Selected extract ->
The God I Worship

I probably shouldn’t write angry, and so, this post may never see the light of day. I am angry. I have stumbled upon a practice that smacks of idolatry, and does so from Scripture. We sometimes forget that Satan quoted Scripture to Jesus as he tempted our Savior in the wilderness. Just because a believer quotes Scripture and relies on an interpretation of Scripture does not guarantee a valid view of our Creator and King.

The scary corollary to this is that, to follow a path along a wrong interpretation leads to idolatry. Was that saying too much? When I think about it, it angers me. When I assert my Master to be a certain way, and He has revealed Himself through Scripture in a way contrary to my assertion, I have a choice. I can either recant my assertion, or worship my god, the one of my own making, and not my Creator. Perhaps that is to state it too strongly, but I feel very strongly about this. I’m angry, as I have bleated repeatedly.

Here are a few things I’ve discovered as I’ve studied Scripture for the last 30+ years:

  1. God appears contradictory. He does, it’s inescapable, and we may not like it, but it remains true. We don’t have to fix it, it’s not something to be “figured out”, and it wasn’t a “mistake”. He reveals Himself that way on purpose.
  2. God defines “good” and “evil”, “life” and “death”, and is the Creator of all four of them. And, because we don’t understand these terms very well, we often miss that He causes all four. It doesn’t bother Him, that’s how He reveals Himself, wrestling with that is part of our walk with Him.
  3. God saves. He rescues people from the problem of death by providing life. He doesn’t have to, He chooses to. To do so, He chooses to suffer on our behalf. If a Creator capable of suffering is antithetical to your philosophical categories, then you have crucial a choice. And it is a choice between life and death.

Material shown ->
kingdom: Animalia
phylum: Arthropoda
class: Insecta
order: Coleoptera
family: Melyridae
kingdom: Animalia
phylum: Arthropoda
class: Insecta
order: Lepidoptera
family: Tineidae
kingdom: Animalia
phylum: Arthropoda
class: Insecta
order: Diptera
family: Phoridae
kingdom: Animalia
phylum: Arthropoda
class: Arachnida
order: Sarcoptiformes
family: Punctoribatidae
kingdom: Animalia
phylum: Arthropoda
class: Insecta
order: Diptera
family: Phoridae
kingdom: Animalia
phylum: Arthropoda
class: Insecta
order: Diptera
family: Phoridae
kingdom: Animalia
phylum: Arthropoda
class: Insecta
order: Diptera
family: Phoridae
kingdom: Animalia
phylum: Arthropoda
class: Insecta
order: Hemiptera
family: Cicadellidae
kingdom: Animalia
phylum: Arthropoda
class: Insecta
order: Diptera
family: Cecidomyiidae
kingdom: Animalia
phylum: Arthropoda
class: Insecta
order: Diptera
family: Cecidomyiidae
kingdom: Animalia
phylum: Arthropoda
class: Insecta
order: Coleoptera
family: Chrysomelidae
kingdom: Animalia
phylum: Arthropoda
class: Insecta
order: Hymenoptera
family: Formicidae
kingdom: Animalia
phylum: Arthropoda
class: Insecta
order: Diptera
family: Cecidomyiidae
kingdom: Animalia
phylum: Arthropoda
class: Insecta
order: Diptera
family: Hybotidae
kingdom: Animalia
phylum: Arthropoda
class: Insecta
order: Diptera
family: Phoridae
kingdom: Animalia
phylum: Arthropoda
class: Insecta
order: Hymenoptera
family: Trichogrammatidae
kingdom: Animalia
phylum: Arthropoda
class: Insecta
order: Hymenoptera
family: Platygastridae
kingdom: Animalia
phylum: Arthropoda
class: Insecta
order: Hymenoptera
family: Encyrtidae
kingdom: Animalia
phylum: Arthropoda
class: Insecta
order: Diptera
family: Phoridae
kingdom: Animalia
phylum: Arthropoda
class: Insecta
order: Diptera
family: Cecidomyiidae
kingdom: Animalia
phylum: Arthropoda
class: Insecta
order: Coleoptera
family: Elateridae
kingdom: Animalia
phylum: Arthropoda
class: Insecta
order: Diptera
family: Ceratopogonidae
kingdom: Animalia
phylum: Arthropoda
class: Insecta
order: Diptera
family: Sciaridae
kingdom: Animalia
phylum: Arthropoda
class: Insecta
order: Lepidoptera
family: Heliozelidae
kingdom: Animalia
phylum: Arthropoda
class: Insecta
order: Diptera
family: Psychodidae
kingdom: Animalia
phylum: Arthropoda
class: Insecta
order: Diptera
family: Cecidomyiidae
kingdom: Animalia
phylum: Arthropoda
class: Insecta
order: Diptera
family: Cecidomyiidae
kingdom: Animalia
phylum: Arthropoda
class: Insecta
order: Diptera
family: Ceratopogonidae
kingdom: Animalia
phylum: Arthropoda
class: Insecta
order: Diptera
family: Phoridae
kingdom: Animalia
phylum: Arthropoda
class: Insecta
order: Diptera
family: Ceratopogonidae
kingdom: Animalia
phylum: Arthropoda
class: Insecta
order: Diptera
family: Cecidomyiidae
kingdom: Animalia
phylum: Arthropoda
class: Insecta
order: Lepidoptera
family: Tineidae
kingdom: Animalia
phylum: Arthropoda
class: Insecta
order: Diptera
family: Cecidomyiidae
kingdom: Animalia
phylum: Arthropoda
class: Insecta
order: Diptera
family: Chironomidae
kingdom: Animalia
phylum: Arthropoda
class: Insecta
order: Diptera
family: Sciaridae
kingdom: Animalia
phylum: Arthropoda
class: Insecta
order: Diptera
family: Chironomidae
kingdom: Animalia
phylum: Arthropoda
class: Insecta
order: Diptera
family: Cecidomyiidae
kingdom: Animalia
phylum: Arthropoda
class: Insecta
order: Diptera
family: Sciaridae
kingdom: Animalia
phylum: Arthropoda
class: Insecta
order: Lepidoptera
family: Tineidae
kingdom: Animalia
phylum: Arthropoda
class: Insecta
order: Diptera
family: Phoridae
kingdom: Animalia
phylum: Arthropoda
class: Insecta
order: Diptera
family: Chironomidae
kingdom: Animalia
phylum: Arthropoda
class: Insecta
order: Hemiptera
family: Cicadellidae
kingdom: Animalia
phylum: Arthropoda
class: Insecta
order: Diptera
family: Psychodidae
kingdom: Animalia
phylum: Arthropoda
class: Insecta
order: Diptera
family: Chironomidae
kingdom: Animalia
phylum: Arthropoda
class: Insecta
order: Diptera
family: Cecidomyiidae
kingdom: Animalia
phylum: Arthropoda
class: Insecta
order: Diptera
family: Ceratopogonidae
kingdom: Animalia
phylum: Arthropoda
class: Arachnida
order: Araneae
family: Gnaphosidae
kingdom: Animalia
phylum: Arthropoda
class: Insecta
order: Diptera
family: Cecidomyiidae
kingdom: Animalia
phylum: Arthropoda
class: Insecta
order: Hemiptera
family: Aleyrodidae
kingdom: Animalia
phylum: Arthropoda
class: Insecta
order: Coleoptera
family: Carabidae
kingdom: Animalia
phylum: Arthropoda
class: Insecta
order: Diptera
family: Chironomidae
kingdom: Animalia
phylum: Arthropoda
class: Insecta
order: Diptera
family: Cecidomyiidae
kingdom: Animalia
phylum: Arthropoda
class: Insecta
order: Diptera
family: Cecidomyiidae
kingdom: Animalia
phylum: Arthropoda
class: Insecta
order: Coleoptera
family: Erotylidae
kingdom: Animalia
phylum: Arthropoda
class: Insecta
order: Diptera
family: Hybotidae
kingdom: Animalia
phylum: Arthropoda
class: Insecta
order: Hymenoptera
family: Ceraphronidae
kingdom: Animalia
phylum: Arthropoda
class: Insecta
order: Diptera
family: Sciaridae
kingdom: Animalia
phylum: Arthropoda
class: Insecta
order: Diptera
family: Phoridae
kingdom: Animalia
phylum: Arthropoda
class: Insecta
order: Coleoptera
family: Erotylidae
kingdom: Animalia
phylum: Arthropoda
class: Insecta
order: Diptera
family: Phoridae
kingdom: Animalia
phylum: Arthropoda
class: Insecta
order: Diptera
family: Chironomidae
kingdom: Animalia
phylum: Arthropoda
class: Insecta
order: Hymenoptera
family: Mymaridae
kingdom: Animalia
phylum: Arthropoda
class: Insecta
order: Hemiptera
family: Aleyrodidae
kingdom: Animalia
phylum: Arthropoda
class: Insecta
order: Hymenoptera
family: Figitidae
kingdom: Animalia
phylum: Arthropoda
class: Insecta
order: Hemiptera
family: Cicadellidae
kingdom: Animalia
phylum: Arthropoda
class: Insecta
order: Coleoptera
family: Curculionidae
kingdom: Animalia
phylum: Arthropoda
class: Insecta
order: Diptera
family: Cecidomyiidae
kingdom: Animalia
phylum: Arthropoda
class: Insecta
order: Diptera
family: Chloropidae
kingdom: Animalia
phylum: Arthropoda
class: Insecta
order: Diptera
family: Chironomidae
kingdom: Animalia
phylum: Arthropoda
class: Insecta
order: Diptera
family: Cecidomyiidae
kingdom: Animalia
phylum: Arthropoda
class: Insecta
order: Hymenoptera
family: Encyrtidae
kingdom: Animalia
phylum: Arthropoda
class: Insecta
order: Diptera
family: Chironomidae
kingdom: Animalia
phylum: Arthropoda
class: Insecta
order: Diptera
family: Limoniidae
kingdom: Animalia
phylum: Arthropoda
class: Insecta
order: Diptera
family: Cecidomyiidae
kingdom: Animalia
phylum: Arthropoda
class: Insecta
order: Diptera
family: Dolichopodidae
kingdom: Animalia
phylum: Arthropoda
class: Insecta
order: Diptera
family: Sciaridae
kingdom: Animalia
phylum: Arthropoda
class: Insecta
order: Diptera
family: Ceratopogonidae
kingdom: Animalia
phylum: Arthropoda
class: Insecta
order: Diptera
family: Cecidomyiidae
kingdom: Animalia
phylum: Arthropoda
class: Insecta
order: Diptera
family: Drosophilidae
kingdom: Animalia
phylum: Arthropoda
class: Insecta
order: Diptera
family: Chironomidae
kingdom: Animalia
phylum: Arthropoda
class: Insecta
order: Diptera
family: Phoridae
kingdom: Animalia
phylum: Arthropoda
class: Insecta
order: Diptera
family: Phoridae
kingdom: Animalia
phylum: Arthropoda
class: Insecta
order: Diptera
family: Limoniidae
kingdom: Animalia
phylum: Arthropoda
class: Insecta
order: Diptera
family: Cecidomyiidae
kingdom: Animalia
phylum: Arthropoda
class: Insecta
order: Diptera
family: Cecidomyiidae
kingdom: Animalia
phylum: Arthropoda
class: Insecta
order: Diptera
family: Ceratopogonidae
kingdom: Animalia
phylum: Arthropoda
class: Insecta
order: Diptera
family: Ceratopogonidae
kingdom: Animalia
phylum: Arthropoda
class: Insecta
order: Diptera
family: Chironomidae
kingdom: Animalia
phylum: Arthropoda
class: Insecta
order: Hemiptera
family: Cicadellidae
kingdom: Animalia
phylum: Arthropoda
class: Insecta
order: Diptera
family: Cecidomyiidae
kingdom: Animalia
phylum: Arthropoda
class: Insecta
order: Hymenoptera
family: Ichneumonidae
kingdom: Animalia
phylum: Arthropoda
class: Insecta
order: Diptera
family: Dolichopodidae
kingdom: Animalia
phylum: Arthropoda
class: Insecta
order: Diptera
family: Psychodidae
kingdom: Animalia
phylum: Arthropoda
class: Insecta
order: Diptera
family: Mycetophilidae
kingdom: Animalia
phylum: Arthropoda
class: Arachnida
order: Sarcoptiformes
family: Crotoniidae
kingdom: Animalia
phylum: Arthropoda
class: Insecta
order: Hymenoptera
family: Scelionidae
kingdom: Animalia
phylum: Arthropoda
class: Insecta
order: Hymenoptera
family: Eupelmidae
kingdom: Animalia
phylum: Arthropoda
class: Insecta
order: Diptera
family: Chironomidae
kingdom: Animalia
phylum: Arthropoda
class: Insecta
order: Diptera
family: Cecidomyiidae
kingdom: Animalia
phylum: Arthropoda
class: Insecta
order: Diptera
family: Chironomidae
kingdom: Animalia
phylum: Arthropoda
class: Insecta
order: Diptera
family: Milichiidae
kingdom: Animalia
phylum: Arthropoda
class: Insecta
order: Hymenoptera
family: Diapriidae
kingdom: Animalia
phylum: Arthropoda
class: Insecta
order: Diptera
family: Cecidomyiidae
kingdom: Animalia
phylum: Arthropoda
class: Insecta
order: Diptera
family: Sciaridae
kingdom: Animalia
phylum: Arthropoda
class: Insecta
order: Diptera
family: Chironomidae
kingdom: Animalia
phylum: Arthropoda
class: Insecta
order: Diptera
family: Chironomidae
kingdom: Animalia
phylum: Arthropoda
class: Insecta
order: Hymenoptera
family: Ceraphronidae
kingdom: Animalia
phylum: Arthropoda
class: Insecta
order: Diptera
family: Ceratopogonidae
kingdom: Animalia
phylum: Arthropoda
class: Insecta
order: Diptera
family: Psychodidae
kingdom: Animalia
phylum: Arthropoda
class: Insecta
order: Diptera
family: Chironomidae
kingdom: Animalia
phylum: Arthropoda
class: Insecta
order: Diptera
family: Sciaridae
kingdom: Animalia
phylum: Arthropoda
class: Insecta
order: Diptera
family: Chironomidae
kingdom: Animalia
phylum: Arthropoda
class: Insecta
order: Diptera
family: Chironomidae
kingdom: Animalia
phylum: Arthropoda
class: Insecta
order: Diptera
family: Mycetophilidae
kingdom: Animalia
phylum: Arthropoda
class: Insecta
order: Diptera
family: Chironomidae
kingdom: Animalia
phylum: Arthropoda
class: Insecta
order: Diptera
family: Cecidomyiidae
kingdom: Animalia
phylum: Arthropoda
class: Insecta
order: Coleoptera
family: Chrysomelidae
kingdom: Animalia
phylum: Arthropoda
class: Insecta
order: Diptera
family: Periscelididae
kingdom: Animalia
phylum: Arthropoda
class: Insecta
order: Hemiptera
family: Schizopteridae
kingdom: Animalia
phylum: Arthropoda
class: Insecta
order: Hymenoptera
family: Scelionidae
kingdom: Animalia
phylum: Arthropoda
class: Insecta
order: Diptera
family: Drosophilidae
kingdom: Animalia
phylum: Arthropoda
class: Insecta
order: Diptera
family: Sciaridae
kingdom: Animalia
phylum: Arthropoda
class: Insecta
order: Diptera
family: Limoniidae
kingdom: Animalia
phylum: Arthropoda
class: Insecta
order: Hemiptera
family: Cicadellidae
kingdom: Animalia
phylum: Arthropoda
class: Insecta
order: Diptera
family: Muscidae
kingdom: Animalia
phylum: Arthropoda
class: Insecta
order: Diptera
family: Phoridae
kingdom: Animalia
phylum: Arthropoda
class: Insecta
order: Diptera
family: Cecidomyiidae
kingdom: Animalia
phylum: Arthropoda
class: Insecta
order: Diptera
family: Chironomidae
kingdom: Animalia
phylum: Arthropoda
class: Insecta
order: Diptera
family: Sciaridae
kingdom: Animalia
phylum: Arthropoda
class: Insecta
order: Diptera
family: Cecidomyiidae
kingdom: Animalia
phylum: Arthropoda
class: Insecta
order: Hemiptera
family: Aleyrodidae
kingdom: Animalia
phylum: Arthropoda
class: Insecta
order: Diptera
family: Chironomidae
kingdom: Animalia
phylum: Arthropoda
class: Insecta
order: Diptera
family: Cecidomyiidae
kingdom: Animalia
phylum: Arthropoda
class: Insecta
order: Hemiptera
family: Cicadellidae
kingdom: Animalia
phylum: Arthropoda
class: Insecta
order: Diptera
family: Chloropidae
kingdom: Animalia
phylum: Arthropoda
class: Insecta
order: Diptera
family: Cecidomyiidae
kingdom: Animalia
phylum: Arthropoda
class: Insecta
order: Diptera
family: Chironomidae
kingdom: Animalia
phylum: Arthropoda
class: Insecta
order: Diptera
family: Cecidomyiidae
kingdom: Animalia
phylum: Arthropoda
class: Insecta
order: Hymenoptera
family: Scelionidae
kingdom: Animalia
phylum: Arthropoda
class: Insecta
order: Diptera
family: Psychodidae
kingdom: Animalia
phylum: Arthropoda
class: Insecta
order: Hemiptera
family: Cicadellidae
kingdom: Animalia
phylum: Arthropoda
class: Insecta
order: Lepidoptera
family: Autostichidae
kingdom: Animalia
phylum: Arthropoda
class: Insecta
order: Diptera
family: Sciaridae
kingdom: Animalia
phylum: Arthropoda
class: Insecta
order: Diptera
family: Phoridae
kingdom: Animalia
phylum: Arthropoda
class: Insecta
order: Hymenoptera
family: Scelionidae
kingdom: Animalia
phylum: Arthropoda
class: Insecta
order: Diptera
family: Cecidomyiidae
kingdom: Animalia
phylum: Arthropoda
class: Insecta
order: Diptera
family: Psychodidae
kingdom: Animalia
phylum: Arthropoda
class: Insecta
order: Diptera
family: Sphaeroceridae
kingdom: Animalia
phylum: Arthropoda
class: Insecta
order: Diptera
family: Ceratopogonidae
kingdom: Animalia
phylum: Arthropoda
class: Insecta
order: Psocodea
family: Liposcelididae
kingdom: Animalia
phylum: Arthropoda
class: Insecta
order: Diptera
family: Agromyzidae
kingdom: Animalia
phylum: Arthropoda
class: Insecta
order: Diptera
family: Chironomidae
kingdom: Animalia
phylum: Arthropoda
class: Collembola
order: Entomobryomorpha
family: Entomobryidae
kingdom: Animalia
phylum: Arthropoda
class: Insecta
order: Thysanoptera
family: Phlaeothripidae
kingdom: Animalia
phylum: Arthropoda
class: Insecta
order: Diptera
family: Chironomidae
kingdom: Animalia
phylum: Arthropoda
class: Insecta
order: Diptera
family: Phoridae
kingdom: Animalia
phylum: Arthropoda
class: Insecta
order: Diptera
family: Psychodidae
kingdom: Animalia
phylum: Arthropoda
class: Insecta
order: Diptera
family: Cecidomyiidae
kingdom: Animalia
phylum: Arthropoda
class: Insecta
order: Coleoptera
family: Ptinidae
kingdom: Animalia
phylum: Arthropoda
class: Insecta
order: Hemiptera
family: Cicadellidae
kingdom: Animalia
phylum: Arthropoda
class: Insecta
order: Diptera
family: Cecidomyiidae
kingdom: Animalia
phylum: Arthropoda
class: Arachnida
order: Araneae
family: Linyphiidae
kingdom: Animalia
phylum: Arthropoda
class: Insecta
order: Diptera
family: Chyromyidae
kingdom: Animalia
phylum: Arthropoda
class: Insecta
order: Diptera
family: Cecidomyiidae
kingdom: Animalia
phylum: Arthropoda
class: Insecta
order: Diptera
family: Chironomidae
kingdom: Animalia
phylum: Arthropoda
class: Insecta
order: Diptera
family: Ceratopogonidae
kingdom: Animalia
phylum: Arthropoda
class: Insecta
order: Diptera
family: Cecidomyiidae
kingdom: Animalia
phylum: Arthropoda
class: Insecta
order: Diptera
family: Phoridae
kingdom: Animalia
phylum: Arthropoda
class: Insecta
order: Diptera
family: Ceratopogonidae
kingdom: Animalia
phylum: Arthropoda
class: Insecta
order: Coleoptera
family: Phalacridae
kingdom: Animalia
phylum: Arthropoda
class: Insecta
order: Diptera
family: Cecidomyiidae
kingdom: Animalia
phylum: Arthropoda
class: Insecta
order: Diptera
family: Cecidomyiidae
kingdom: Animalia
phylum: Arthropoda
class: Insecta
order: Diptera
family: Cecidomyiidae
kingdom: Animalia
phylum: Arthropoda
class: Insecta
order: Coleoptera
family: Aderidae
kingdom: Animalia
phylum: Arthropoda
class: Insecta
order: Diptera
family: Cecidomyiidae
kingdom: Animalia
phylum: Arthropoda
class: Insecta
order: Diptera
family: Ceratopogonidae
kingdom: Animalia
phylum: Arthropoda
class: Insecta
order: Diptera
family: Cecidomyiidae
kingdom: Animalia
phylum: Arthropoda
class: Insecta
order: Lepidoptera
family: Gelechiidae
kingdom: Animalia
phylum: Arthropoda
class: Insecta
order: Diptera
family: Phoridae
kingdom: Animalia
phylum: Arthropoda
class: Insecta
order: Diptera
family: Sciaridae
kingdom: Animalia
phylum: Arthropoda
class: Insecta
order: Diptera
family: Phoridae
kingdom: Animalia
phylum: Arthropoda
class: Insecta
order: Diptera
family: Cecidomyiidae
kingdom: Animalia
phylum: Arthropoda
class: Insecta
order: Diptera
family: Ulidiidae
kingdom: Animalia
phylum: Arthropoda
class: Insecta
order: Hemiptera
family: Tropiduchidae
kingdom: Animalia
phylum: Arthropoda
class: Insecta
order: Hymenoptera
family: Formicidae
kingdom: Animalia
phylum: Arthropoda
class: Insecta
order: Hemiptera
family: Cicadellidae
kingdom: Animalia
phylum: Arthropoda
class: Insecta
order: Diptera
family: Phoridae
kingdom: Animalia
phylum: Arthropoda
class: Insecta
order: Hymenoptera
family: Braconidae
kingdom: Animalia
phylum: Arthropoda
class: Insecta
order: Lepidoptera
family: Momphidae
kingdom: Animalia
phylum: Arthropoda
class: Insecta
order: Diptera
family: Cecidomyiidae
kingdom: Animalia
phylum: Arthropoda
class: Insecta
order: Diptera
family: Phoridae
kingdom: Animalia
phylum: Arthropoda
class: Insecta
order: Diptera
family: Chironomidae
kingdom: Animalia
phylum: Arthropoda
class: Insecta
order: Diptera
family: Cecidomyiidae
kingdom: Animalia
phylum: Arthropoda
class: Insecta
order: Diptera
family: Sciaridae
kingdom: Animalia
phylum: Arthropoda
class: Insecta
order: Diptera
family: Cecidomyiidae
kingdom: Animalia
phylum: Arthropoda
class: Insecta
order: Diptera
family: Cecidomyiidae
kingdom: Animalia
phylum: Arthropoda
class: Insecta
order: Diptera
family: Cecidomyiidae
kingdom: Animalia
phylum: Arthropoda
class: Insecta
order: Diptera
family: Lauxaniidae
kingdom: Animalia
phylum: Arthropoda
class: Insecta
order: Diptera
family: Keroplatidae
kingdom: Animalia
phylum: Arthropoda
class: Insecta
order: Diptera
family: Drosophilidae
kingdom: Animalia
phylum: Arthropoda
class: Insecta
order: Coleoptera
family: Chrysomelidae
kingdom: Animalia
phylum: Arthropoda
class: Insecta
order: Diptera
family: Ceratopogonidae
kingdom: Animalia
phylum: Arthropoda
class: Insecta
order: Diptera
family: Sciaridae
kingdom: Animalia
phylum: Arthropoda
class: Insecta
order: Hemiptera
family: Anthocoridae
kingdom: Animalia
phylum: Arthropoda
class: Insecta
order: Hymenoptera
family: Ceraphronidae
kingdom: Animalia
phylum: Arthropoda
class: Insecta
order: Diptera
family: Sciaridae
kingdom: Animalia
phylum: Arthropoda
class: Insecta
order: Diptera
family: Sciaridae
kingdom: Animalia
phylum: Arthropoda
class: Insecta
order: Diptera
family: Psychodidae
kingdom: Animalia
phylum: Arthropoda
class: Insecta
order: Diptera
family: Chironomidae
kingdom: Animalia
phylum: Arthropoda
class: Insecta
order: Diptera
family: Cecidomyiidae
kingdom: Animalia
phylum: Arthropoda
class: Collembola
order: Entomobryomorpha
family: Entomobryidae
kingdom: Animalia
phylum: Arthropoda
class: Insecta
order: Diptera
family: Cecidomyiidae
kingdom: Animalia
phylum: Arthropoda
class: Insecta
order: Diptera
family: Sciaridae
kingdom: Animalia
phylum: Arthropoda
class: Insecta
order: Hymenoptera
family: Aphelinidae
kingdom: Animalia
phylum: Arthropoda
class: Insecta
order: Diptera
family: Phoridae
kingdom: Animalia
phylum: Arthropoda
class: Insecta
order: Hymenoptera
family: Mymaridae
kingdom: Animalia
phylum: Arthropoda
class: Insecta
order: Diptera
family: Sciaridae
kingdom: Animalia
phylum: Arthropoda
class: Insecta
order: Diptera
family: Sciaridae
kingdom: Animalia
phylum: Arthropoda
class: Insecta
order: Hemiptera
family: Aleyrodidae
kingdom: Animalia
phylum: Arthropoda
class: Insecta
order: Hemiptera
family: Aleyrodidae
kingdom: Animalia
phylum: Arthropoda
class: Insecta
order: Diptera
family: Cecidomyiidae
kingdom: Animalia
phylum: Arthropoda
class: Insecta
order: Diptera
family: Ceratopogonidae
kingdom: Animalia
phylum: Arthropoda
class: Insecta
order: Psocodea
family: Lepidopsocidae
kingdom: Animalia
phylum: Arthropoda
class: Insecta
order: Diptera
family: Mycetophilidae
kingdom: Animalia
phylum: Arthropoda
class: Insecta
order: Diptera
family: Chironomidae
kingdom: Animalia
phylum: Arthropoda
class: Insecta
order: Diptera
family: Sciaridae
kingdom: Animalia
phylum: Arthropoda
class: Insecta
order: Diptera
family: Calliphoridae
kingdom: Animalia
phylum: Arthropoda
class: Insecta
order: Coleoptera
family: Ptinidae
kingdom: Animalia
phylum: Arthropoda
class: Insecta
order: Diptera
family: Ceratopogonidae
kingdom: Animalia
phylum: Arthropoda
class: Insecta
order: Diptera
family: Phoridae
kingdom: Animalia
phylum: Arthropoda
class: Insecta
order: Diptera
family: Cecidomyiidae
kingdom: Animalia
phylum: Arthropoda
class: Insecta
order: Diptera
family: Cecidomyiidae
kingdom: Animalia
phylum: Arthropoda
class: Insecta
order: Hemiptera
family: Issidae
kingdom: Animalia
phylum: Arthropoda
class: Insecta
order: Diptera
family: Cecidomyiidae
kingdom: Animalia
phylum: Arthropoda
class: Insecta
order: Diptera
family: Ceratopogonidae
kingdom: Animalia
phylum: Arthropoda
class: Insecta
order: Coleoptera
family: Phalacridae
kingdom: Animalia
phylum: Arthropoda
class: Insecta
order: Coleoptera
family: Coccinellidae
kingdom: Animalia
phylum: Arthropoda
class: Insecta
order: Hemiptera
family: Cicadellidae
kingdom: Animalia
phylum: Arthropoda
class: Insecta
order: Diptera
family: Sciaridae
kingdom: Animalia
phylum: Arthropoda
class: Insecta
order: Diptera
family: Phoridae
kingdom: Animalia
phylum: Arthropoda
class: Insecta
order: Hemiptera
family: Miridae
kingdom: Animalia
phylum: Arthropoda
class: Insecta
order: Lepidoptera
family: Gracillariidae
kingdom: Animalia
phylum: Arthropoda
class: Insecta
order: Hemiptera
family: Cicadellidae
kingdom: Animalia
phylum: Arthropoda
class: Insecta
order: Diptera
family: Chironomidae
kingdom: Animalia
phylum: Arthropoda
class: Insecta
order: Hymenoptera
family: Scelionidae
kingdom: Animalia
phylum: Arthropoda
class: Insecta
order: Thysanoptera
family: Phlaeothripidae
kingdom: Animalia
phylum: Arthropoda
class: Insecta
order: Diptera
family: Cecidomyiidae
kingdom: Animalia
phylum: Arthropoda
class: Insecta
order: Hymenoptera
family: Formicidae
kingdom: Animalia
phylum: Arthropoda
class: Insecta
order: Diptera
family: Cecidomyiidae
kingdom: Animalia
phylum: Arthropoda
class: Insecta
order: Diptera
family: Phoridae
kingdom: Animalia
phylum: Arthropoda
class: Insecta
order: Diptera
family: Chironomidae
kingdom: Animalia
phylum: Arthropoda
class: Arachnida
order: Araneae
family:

Job 1 -> Transcribe the post on idolatry and Scripture, everything from "2. God defines" down to "life and death.".
Job 2 -> Pick up the post on idolatry and Scripture after its last sentence and keep writing.
The lines above play no part here.

Exercise response 1 ->
2. God defines “good” and “evil”, “life” and “death”, and is the Creator of all four of them. And, because we don’t understand these terms very well, we often miss that He causes all four. It doesn’t bother Him, that’s how He reveals Himself, wrestling with that is part of our walk with Him.
  3. God saves. He rescues people from the problem of death by providing life. He doesn’t have to, He chooses to. To do so, He chooses to suffer on our behalf. If a Creator capable of suffering is antithetical to your philosophical categories, then you have crucial a choice. And it is a choice between life and death.

Exercise response 2 ->
  4. God loves and God hates. As with “life”, “death”, “good”, and “evil”, He defines “love” and “hate”. We either love and hate according to His definitions, or we choose our own definitions of those terms. Our terms will be wrong.
  5. The four preceding views are subject to change as my Master reveals more of Himself to me through Scripture.

A pause to calm down occurred between point 4 and 5. It’s been over a week now since I wrote the preceding paragraphs in anger. I feel much better, and clearer now…I think.

Here’s an example of what I mean. One of the characteristics of claimed of our Creator by many theologians, especially from the Renaissance, is that He is immutable: He cannot change, He never changes. The reasoning is that if He did, either He wasn’t perfect enough before the change, and improved; or He was more perfect before the change, and degraded. The basis for this are verses where God claims not to change:

God is not man, that he should lie,
or a son of man, that he should change his mind.
Has he said, and will he not do it?
Or has he spoken, and will he not fulfill it?

Numbers 23:19 ESV

“For I the Lord do not change; therefore you, O children of Jacob, are not consumed.

Malachi 3:6 ESV

Every good gift and every perfect gift is from above, coming down from the Father of lights, with whom there is no variation or shadow due to change.

James 1:17 ESV

So, with such an array of Scripture behind such a view, how can we think otherwise of our Creator and Savior? Unless, of course, we have other Scripture where our Savior did change. One of my favorites is below:

Have this mind among yourselves, which is yours in Christ Jesus, who, though he was in the form of God, did not count equality with God a thing to be grasped, but emptied himself, by taking the form of a servant, being born in the likeness of men.

Philippians 2:5-7 ESV (Emphasis mine)

How does an “unchangeable” God empty Himself? And if He didn’t actually empty Himself, how then was Jesus fully man? If He was fully man as Jesus, was He fully man before? I don’t think Scripture teaches that. In fact, what seems to be taught here in Philippians is that this humanity of Jesus was a change.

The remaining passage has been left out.